Da duemila anni lo abbiamo sotto gli occhi e sotto le dita: tela dipinta, argento legno o madreperla. Da quando siamo nati, come la luna, come la bandiera, come il cucchiaio o la ruota, quel triangolo è nei nostri sensi quotidiani, abita nel domestico bazar di tutti. E quando moriamo qualcuno, invisibile dietro la nebbia, ce lo appoggia sulla bocca, quella forma fredda e levigata è l’ultima cosa cui dedichiamo amore.

Egli è tranquillità, famigliarità - ormai - quasi ogni volta. E’ l’antico omino nudo che penzola in fondo al rosario; o lungo i viottoli del Tirolo, sotto il tettuccio di abete, si scolora alla pioggia e lo salutiamo con un sospiro tornando a deliziarci del paesaggio.
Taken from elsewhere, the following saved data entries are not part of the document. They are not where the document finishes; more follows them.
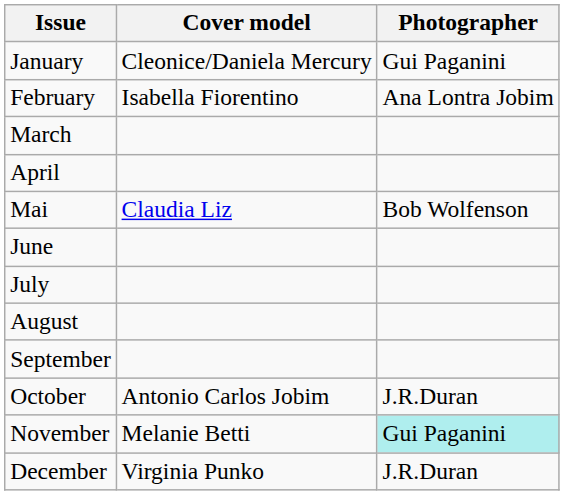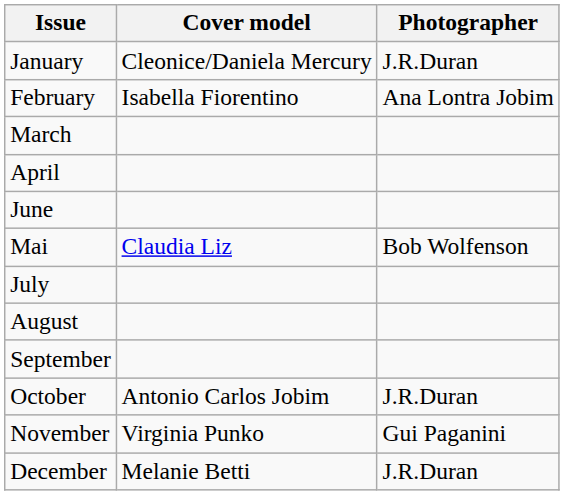January | Photographer: Gui Paganini -> J.R.Duran
rows swapped: Mai <-> June
November | Cover model: Melanie Betti -> Virginia Punko
November | Photographer: paleturquoise background -> no background
December | Cover model: Virginia Punko -> Melanie Betti
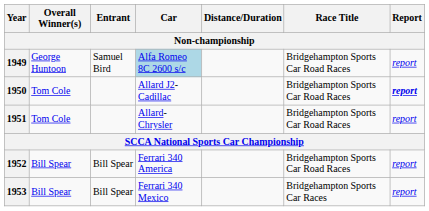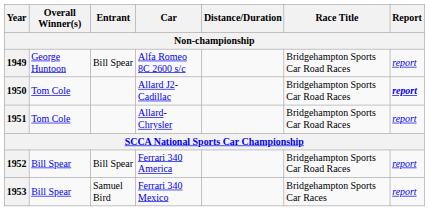1949 | Entrant: Samuel Bird -> Bill Spear
1949 | Car: lightblue background -> no background
1953 | Entrant: Bill Spear -> Samuel Bird
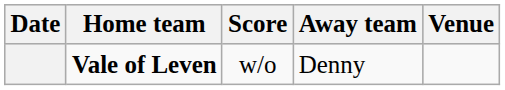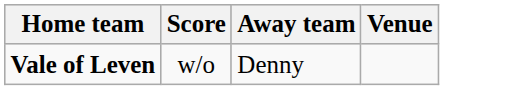- column: Date
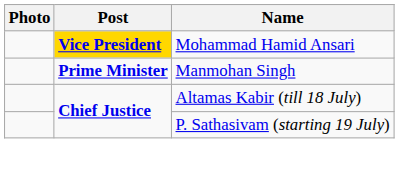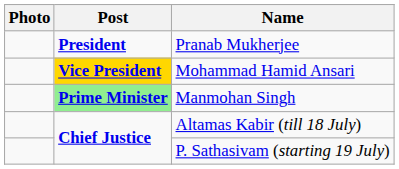+ row: President | Pranab Mukherjee
Manmohan Singh | Post: no background -> lightgreen background
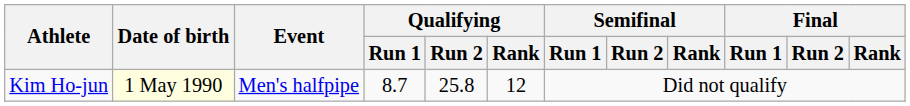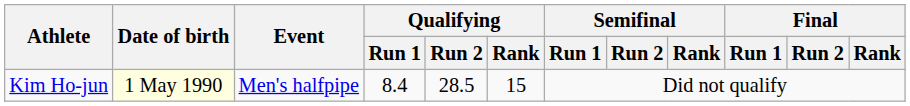Kim Ho-jun | Qualifying / Run 1: 8.7 -> 8.4
Kim Ho-jun | Qualifying / Run 2: 25.8 -> 28.5
Kim Ho-jun | Qualifying / Rank: 12 -> 15
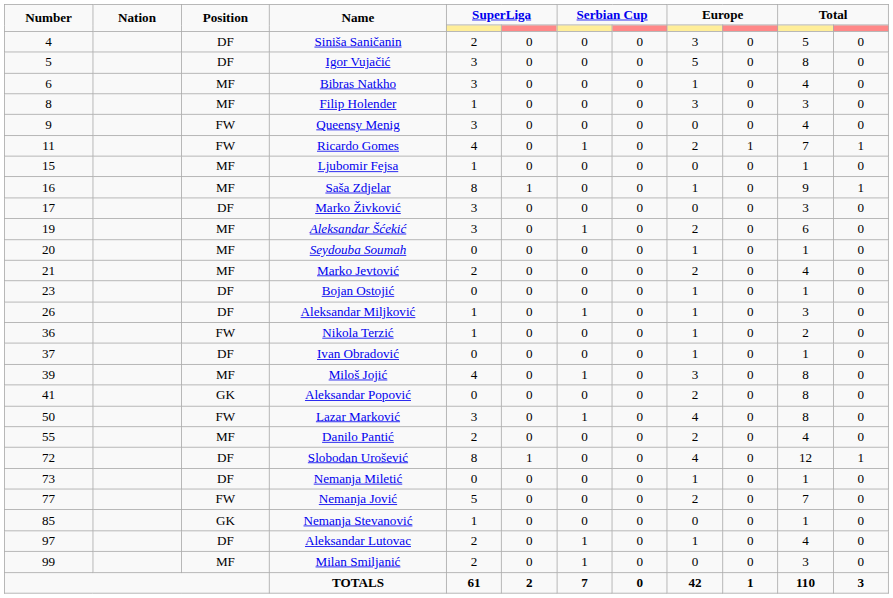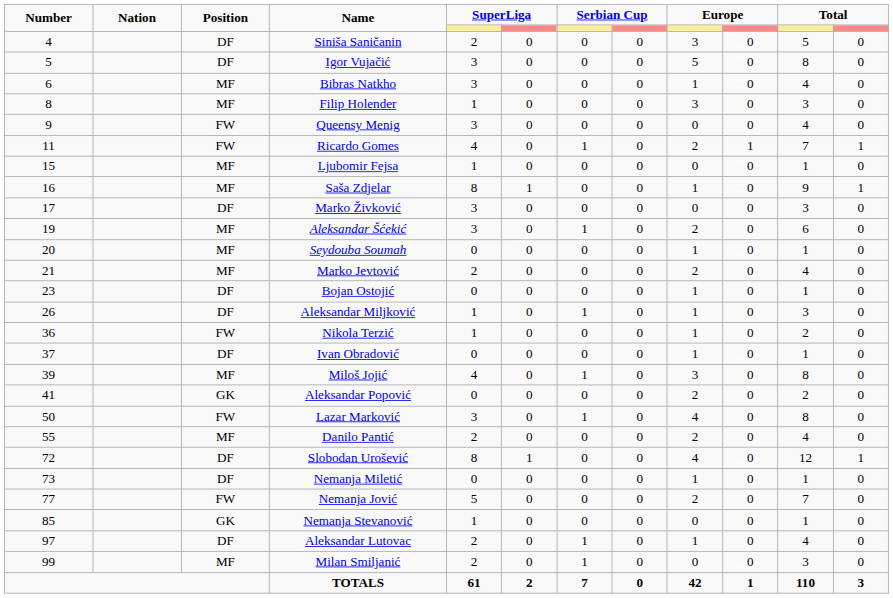Aleksandar Popović | column 11: 8 -> 2
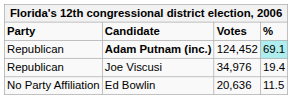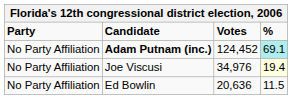Adam Putnam (inc.) | Party: Republican -> No Party Affiliation
Joe Viscusi | Party: Republican -> No Party Affiliation
Joe Viscusi | %: no background -> lightyellow background
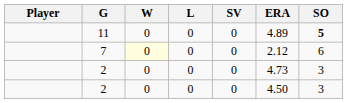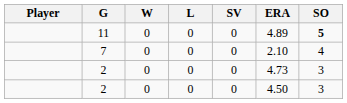7 | W: lightyellow background -> no background
7 | ERA: 2.12 -> 2.10
7 | SO: 6 -> 4
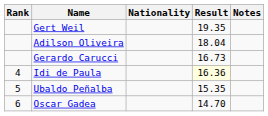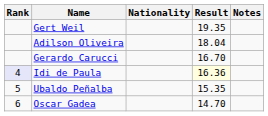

E’ diventato un oggetto. Abbiamo cercato di mineralizzarlo, lo facciamo patetico o prezioso, d’oro o di mollica di pane, per liberarci della sua agonia e morte di uomo. Più lo riproduciamo e più ci dimentichiamo di lui, di quell’ora terza che è rintoccata milioni di ore fa sulla collina con vera erba, vero sangue, veri minuti.

Il mondo torna alla pace che gli occorre. Egli aveva provato a farne un grande organo di cattedrale, aveva cavato musica da branchi di porci, da pani secchi, da sgualdrine e da morti; ma il mondo ha preferito tornare al silenzio delle sue colline... perchè non suoni più gli ha messo due chiodi nelle mani.

Posato sull’ultimo respiro l’omino si libera dal suo gelo, spezza l’argento, confida il mistero dell’ora terza.